■ What you should do
Before you return the lines below, strip out any images and keep every word as written.

Collected data entries
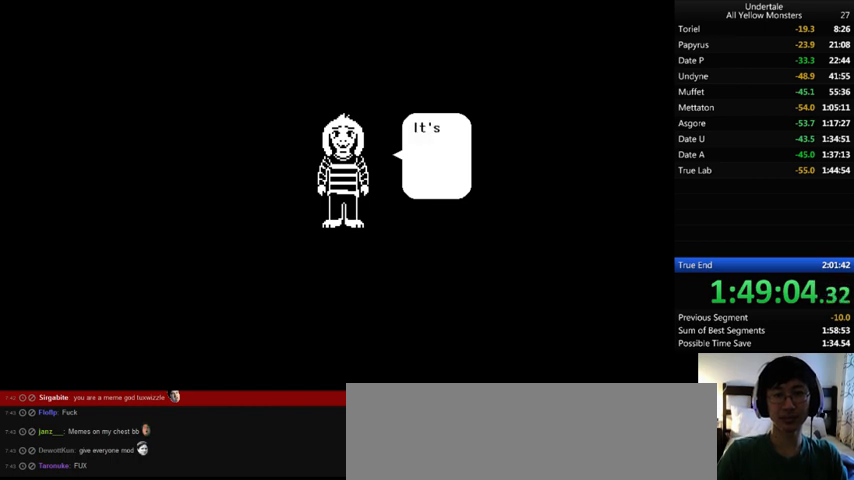
{"keys": ["z"], "events": [[67, "x", "down"], [100, "z", "up"], [167, "x", "up"], [233, "z", "down"], [267, "x", "down"], [367, "z", "up"], [433, "x", "up"], [467, "z", "down"]]}
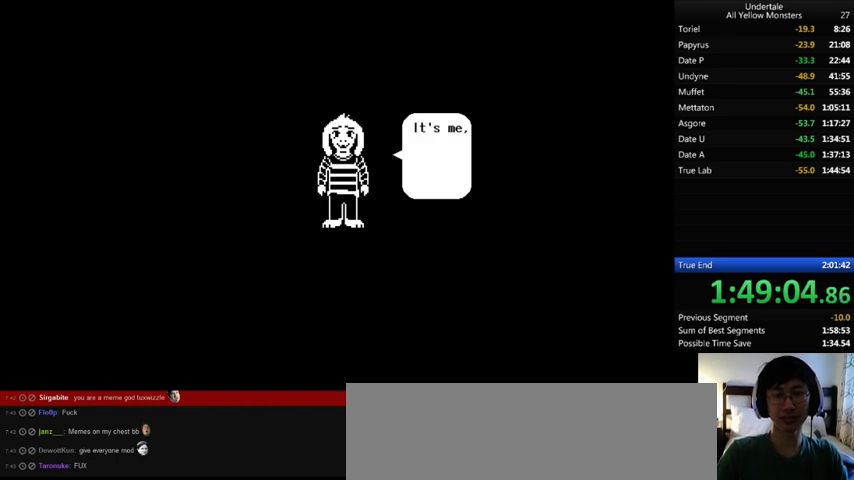
{"keys": ["x", "z"], "events": [[33, "x", "down"], [67, "z", "up"], [167, "x", "up"], [167, "z", "down"], [267, "x", "down"], [300, "z", "up"], [400, "x", "up"], [433, "z", "down"], [500, "x", "down"]]}
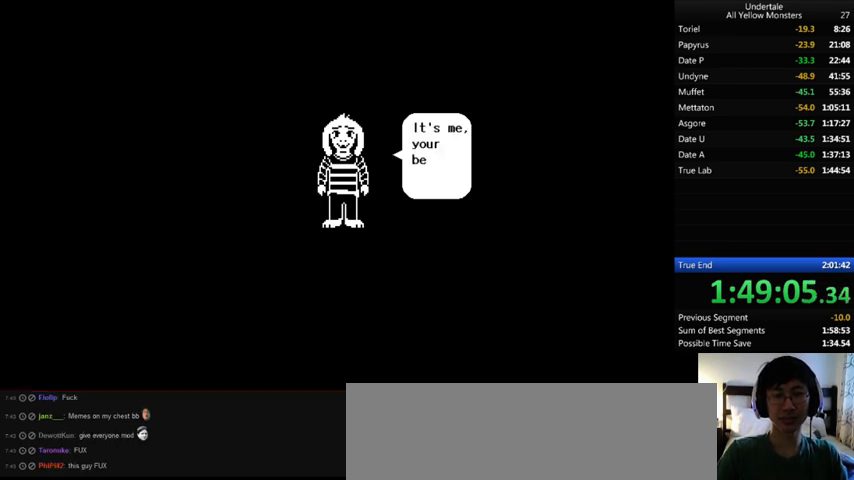
{"keys": ["x", "z"], "events": [[67, "z", "up"], [100, "x", "up"], [233, "z", "down"], [267, "x", "down"], [267, "z", "up"], [367, "x", "up"], [367, "z", "down"], [500, "x", "down"]]}
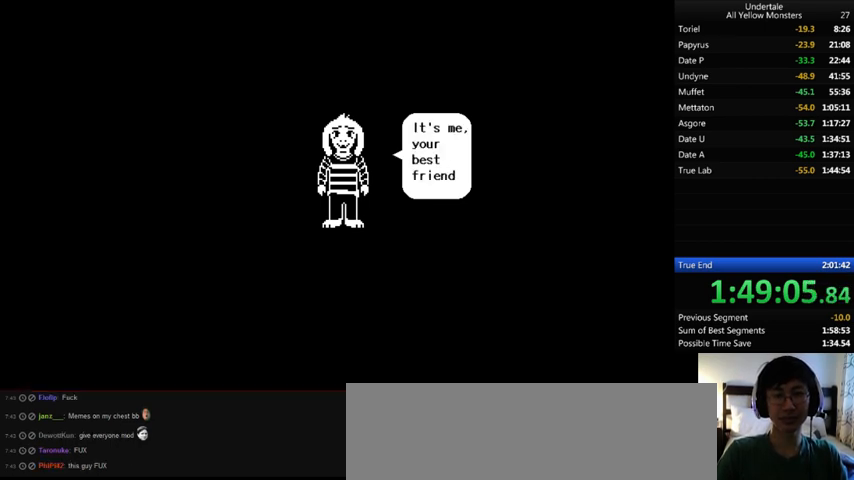
{"keys": ["x", "z"], "events": [[33, "z", "up"], [100, "x", "up"], [133, "z", "down"], [233, "x", "down"], [267, "z", "up"], [367, "x", "up"], [367, "z", "down"], [467, "x", "down"]]}
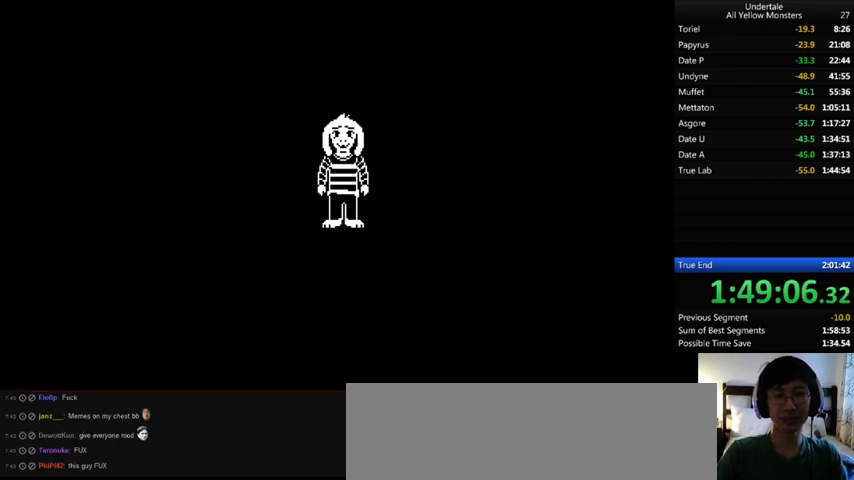
{"keys": ["x", "z"], "events": [[67, "z", "up"], [133, "x", "up"], [133, "z", "down"], [267, "x", "down"], [267, "z", "up"], [367, "x", "up"], [400, "z", "down"], [467, "x", "down"]]}
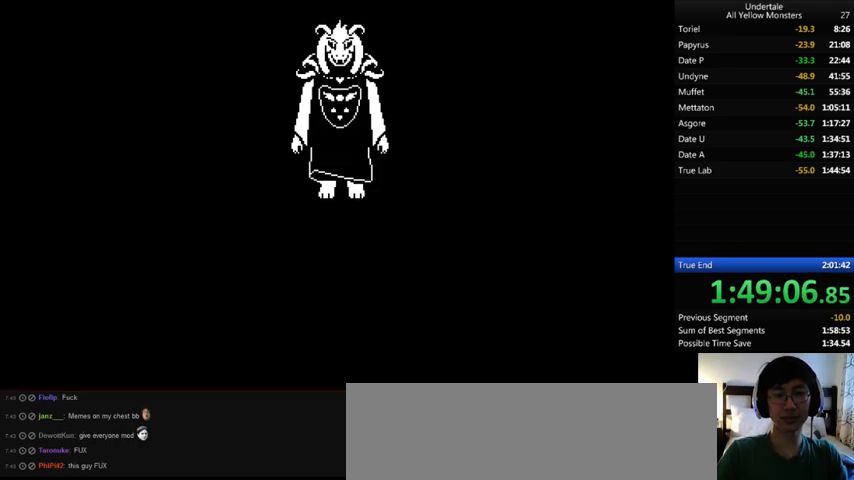
{"keys": ["x"], "events": [[33, "z", "up"], [133, "x", "up"], [133, "z", "down"], [233, "x", "down"], [267, "z", "up"], [367, "x", "up"], [367, "z", "down"], [467, "x", "down"], [500, "z", "up"]]}
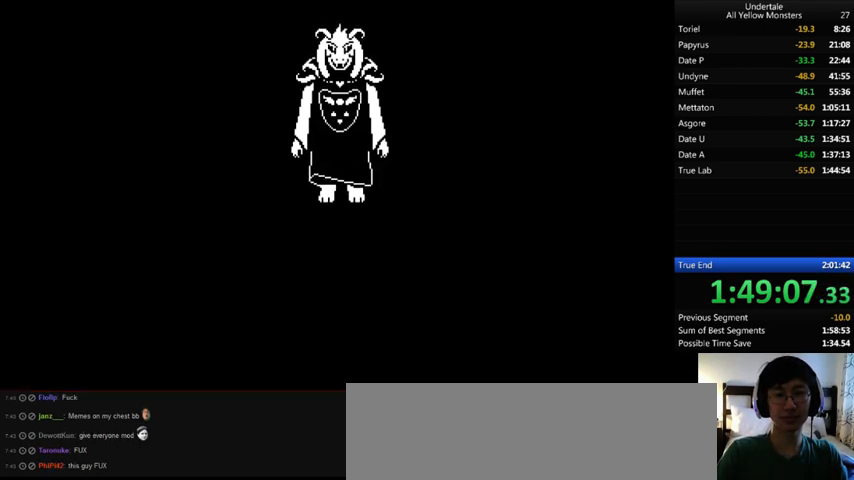
{"keys": ["z"], "events": [[67, "x", "up"], [100, "z", "down"], [233, "x", "down"], [267, "z", "up"], [367, "x", "up"], [467, "z", "down"]]}
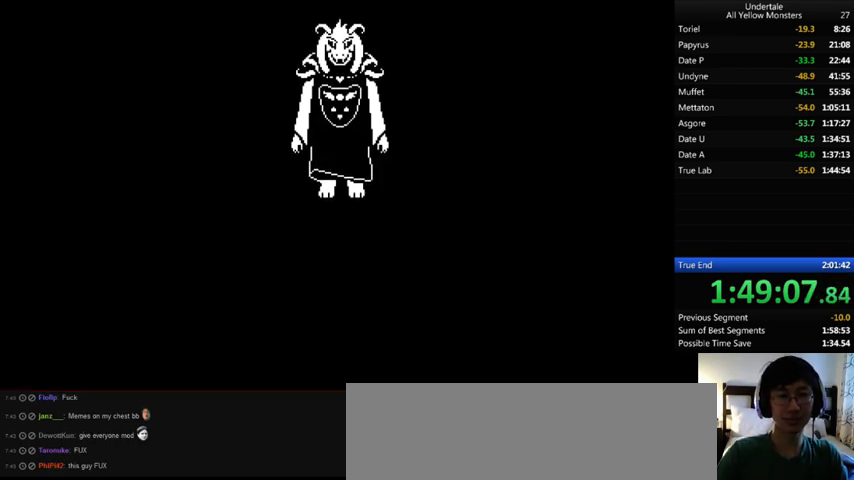
{"keys": ["x"], "events": [[133, "x", "down"], [133, "z", "up"], [300, "x", "up"], [300, "z", "down"], [433, "x", "down"], [467, "z", "up"]]}
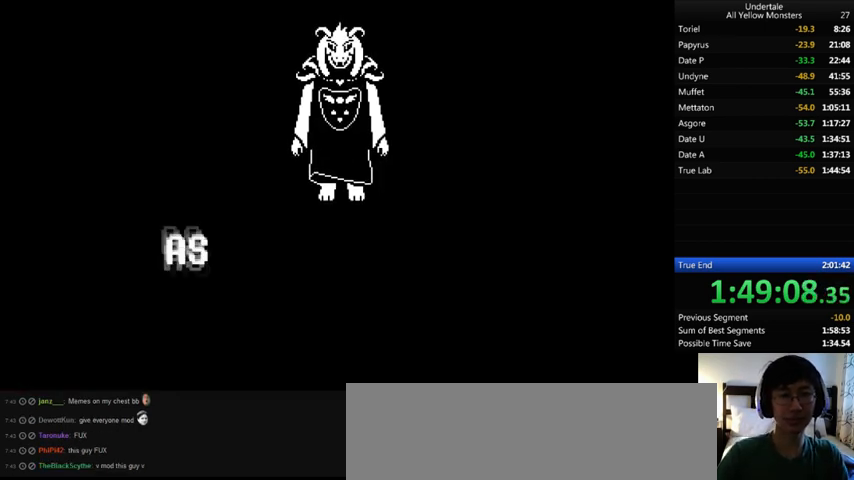
{"keys": ["x", "z"], "events": [[67, "x", "up"], [67, "z", "down"], [233, "x", "down"], [233, "z", "up"], [367, "z", "down"]]}
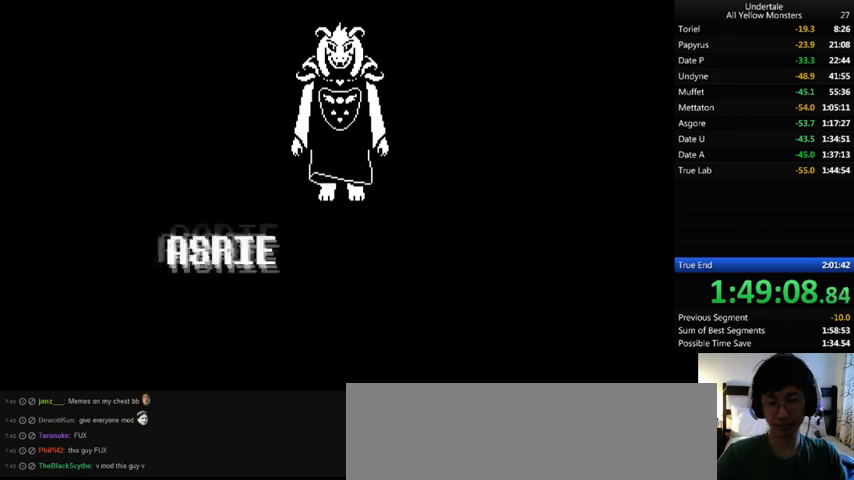
{"keys": ["z"], "events": [[33, "z", "up"], [167, "z", "down"], [300, "z", "up"], [433, "x", "up"], [500, "z", "down"]]}
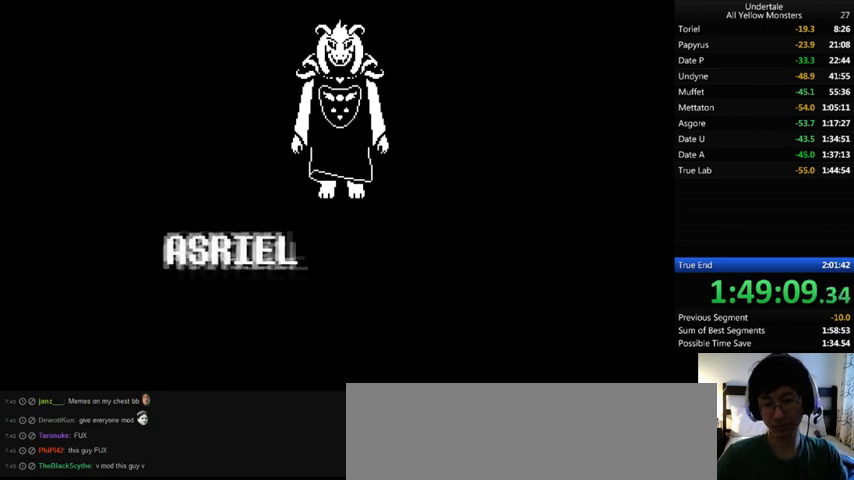
{"keys": ["x"], "events": [[100, "x", "down"], [133, "z", "up"], [267, "x", "up"], [333, "z", "down"], [433, "x", "down"], [467, "z", "up"]]}
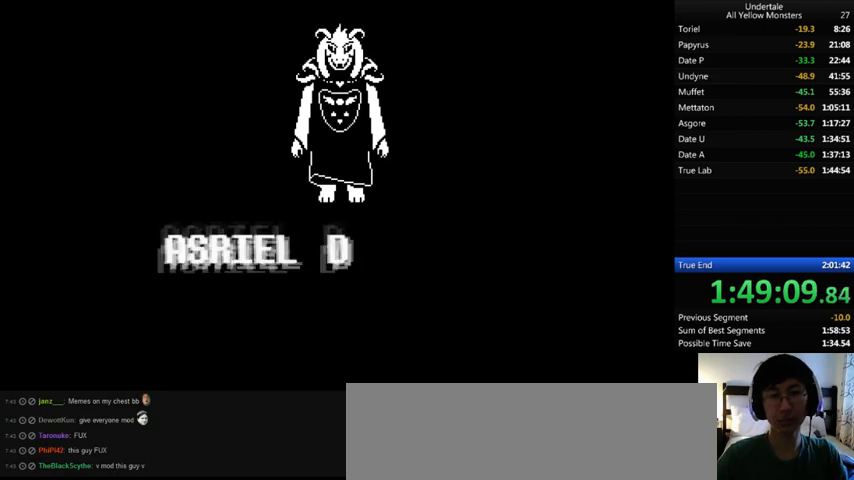
{"keys": ["x", "z"], "events": [[67, "x", "up"], [100, "z", "down"], [167, "x", "down"], [267, "z", "up"], [367, "x", "up"], [367, "z", "down"], [500, "x", "down"]]}
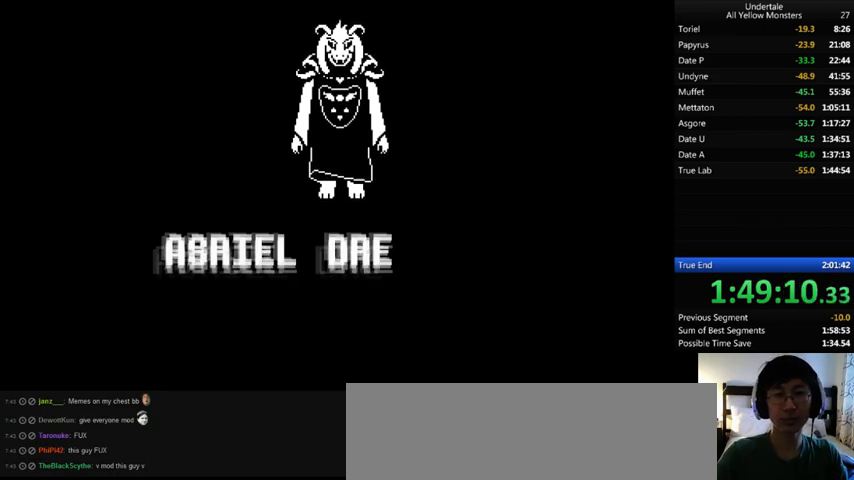
{"keys": ["x", "z"], "events": [[67, "z", "up"], [167, "x", "up"], [167, "z", "down"], [267, "x", "down"], [300, "z", "up"], [367, "x", "up"], [400, "z", "down"], [500, "x", "down"]]}
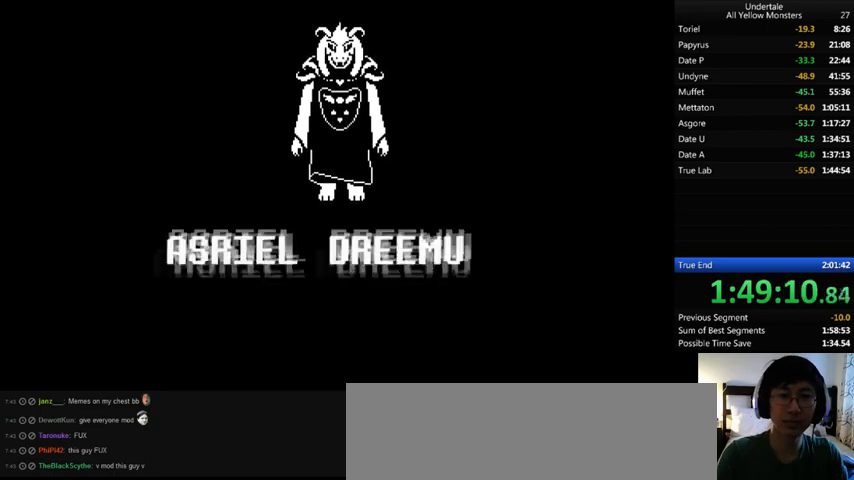
{"keys": ["z"], "events": [[33, "z", "up"], [167, "x", "up"], [167, "z", "down"], [333, "x", "down"], [367, "z", "up"], [500, "x", "up"], [500, "z", "down"]]}
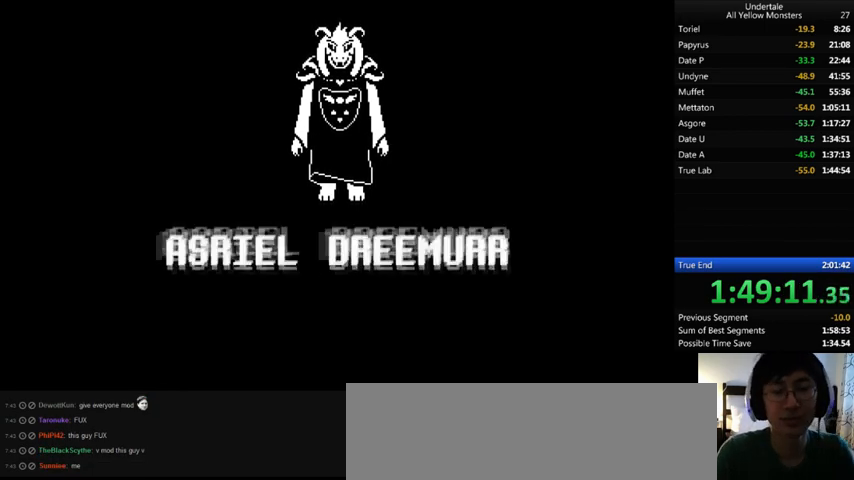
{"keys": ["z"], "events": [[67, "x", "down"], [100, "z", "up"], [233, "x", "up"], [233, "z", "down"], [367, "x", "down"], [400, "z", "up"], [500, "x", "up"], [500, "z", "down"]]}
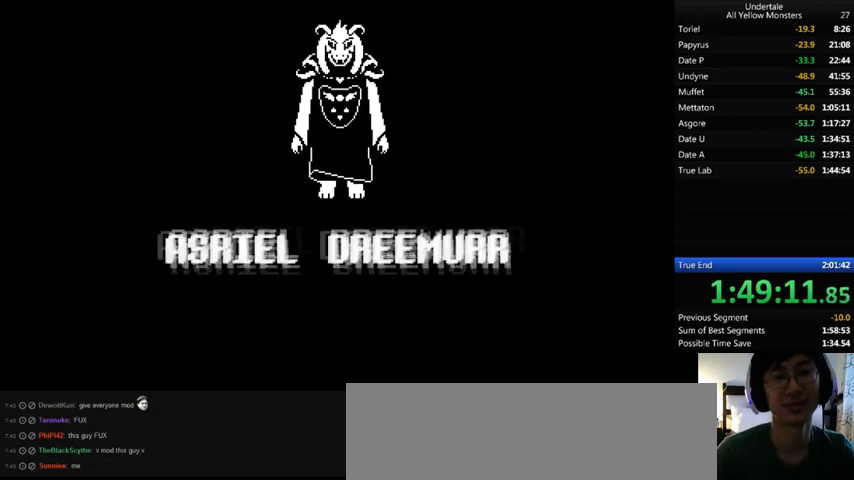
{"keys": ["z"], "events": [[100, "x", "down"], [167, "z", "up"], [200, "x", "up"], [267, "z", "down"], [367, "x", "down"], [367, "z", "up"], [433, "x", "up"], [467, "z", "down"]]}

■ Task answer
{"keys": ["z"], "events": [[67, "x", "down"], [100, "z", "up"], [167, "x", "up"], [233, "z", "down"], [267, "x", "down"], [367, "z", "up"], [433, "x", "up"], [467, "z", "down"]]}
{"keys": ["x", "z"], "events": [[33, "x", "down"], [67, "z", "up"], [167, "x", "up"], [167, "z", "down"], [267, "x", "down"], [300, "z", "up"], [400, "x", "up"], [433, "z", "down"], [500, "x", "down"]]}
{"keys": ["x", "z"], "events": [[67, "z", "up"], [100, "x", "up"], [233, "z", "down"], [267, "x", "down"], [267, "z", "up"], [367, "x", "up"], [367, "z", "down"], [500, "x", "down"]]}
{"keys": ["x", "z"], "events": [[33, "z", "up"], [100, "x", "up"], [133, "z", "down"], [233, "x", "down"], [267, "z", "up"], [367, "x", "up"], [367, "z", "down"], [467, "x", "down"]]}
{"keys": ["x", "z"], "events": [[67, "z", "up"], [133, "x", "up"], [133, "z", "down"], [267, "x", "down"], [267, "z", "up"], [367, "x", "up"], [400, "z", "down"], [467, "x", "down"]]}
{"keys": ["x"], "events": [[33, "z", "up"], [133, "x", "up"], [133, "z", "down"], [233, "x", "down"], [267, "z", "up"], [367, "x", "up"], [367, "z", "down"], [467, "x", "down"], [500, "z", "up"]]}
{"keys": ["z"], "events": [[67, "x", "up"], [100, "z", "down"], [233, "x", "down"], [267, "z", "up"], [367, "x", "up"], [467, "z", "down"]]}
{"keys": ["x"], "events": [[133, "x", "down"], [133, "z", "up"], [300, "x", "up"], [300, "z", "down"], [433, "x", "down"], [467, "z", "up"]]}
{"keys": ["x", "z"], "events": [[67, "x", "up"], [67, "z", "down"], [233, "x", "down"], [233, "z", "up"], [367, "z", "down"]]}
{"keys": ["z"], "events": [[33, "z", "up"], [167, "z", "down"], [300, "z", "up"], [433, "x", "up"], [500, "z", "down"]]}
{"keys": ["x"], "events": [[100, "x", "down"], [133, "z", "up"], [267, "x", "up"], [333, "z", "down"], [433, "x", "down"], [467, "z", "up"]]}
{"keys": ["x", "z"], "events": [[67, "x", "up"], [100, "z", "down"], [167, "x", "down"], [267, "z", "up"], [367, "x", "up"], [367, "z", "down"], [500, "x", "down"]]}
{"keys": ["x", "z"], "events": [[67, "z", "up"], [167, "x", "up"], [167, "z", "down"], [267, "x", "down"], [300, "z", "up"], [367, "x", "up"], [400, "z", "down"], [500, "x", "down"]]}
{"keys": ["z"], "events": [[33, "z", "up"], [167, "x", "up"], [167, "z", "down"], [333, "x", "down"], [367, "z", "up"], [500, "x", "up"], [500, "z", "down"]]}
{"keys": ["z"], "events": [[67, "x", "down"], [100, "z", "up"], [233, "x", "up"], [233, "z", "down"], [367, "x", "down"], [400, "z", "up"], [500, "x", "up"], [500, "z", "down"]]}
{"keys": ["z"], "events": [[100, "x", "down"], [167, "z", "up"], [200, "x", "up"], [267, "z", "down"], [367, "x", "down"], [367, "z", "up"], [433, "x", "up"], [467, "z", "down"]]}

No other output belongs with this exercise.